Honoring the Bard

GVL / Archive (2012)
Scenes from The Shakespeare Festivals childrens summer camp.

GVL / Archive (2012) Scenes from The Shakespeare Festival’s childrens summer camp.

Claire Fisher

Shakespeare isn’t always the easiest to understand, but members of the Grand Valley State University community are trying to show others how relevant and entertaining Shakespeare can be.

Through a children’s summer camp, a nostalgic 1960s theme, a traveling show and a student work competition, the Shakespeare Festival at GVSU will highlight the importance of the Bard.

Starting with the youngest generation, GVSU runs a day camp for children in first through sixth grade called Will Power to introduce them to Shakespeare and get them interested and comfortable with his work at a young age.

“The purpose of Will Power is to encourage campers’ creativity, to encourage them to explore working with other people, work on basic theater skills, and introduce them to how great Shakespeare is,” said Karen Libman, a theater professor who helps run Will Power. She said the camp helps children to understand Shakespeare at their own age level.

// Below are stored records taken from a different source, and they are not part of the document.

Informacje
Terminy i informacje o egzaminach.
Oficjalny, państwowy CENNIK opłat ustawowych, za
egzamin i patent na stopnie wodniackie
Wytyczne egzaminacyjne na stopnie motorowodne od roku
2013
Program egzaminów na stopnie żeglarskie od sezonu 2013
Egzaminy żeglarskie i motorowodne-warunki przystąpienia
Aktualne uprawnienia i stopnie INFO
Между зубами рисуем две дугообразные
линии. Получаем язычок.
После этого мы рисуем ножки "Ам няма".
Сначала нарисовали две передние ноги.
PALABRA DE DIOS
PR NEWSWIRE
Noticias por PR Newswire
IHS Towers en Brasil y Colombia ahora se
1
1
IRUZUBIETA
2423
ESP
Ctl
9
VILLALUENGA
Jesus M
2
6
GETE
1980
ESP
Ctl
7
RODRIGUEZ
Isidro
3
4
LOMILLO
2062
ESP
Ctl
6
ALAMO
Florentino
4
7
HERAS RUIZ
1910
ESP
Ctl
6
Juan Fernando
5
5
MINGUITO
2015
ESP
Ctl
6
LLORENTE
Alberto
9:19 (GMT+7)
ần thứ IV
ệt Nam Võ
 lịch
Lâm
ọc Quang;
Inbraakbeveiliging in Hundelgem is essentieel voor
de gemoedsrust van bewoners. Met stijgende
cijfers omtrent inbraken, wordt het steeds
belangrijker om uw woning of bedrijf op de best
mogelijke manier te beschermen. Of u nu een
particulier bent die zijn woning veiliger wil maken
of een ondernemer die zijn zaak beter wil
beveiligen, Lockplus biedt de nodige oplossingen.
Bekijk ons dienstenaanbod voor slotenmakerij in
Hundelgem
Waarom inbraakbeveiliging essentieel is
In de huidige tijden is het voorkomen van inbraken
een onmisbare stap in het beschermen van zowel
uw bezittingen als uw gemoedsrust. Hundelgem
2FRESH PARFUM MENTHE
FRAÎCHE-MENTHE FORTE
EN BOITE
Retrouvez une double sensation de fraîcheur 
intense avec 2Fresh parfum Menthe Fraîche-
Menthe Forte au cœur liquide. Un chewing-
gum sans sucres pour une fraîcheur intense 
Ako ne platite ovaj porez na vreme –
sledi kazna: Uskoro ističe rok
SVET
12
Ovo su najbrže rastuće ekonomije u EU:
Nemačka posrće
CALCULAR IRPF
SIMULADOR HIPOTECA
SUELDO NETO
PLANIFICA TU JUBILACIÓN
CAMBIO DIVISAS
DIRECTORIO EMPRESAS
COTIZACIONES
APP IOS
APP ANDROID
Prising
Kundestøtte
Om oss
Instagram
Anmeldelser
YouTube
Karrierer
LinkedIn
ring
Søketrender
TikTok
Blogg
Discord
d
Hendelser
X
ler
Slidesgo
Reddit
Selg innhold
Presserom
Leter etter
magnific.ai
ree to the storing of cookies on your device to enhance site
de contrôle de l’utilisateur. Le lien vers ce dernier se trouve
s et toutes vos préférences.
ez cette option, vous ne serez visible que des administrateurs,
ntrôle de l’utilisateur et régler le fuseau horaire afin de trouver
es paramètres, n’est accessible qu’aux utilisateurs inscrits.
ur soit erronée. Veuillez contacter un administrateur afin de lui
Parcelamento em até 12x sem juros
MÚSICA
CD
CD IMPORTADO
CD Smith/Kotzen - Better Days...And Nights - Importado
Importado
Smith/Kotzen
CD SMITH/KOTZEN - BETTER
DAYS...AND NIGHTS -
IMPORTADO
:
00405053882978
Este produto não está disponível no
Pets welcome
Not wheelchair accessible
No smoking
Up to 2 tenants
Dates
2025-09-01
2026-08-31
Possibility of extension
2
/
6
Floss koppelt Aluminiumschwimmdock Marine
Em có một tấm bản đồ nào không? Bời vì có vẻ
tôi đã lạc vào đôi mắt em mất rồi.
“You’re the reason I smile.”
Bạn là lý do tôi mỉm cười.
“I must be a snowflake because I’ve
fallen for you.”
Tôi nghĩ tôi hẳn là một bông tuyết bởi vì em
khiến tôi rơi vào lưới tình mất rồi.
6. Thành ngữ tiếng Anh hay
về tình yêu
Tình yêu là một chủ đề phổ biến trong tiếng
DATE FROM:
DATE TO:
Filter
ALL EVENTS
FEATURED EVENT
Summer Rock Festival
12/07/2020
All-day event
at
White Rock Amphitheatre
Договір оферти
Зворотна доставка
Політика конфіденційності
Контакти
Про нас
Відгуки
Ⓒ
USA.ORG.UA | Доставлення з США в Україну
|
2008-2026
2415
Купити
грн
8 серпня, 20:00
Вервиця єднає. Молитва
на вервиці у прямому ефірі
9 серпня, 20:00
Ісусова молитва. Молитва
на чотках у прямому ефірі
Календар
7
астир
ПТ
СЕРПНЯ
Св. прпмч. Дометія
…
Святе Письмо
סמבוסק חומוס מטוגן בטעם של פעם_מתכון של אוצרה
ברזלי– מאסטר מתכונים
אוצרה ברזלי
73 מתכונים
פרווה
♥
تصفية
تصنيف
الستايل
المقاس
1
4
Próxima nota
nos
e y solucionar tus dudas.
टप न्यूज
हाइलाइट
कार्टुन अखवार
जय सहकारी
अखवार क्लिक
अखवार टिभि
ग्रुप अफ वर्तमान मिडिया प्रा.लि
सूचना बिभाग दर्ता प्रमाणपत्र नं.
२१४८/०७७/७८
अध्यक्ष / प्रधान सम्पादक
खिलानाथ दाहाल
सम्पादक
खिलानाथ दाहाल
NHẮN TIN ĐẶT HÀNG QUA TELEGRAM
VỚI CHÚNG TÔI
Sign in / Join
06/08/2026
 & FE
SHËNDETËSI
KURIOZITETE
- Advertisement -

James Bell, the managing director of the Shakespeare Festival, has a daughter who has attended Will Power in the past and said he has seen how the program helped turn everyday playing into fun with Shakespeare.

“Part of what Will Power does is show kids that plays are just this sort of imaginative role-playing that kids always do,” Bell said. “It builds on that sense of imagination, but tying it through with stories. Even if the campers don’t go on to do more theater, they don’t have a fear of Shakespeare the way that a lot of kids do.”

Libman said she feels that this imaginative role-playing is what makes Shakespeare interesting. As director of the main stage show this year, Libman will put Shakespeare’s work on the stage and show audiences what makes the story so entertaining.

“Shakespeare was never meant to just be studied,” Libman said. “Shakespeare was an actor. These plays are meant to be played, that’s why they’re called plays and not studies. They’re meant to be put on stage.”

However, GVSU doesn’t stop showcasing Shakespeare with young students – the theater program brings Shakespeare to college students as well.

“The bulk of our audience is our student population and they are the heart of why we do this festival,” Bell said. “This is a chance to come and see student work and professional work as it combines into a tradition that’s been going on for hundreds of years and we hope students will come and take advantage of the opportunity.”

This year, the show performed as the main stage event at the festival will be “All’s Well That Ends Well.” Libman plans to set the production in the 1960s to help represent the themes of love and the generation gap.

“The play fits well into this time period and I’m personally having a really fun time with my research of music and costume design,” Libman said. “It’s a comedy. I want it to be fun and entertaining. I want people to laugh until they wet their pants.”

Emilee Miller, a junior who will be playing one of the lead roles in the main stage production said she’s excited to see the 1960s setting peak audience interest and make the show relatable and humorous.

Last year, Miller was in the Bard to Go show and said this was a great way to get people excited about Shakespeare. Bard to Go is a shorter, smaller production which tours to area high schools, performing a collection of Shakespeare pieces that play on a common theme.

“At first, kids come and they aren’t all that excited,” Miller said. “But by the end, they’re really involved and they’re asking you thousands of questions. It’s really cool to get to see them get so excited.”

Libman said that Shakespeare is something students can relate to and hopes that the festival will show students how entertaining and relatable Shakespeare can be.

“The reason why Shakespeare continues to be one of the most produced English language playwrights in the entire world is because he is always relevant,” Libman said. “Themes of love and family and problem and death are always going to be relevant.”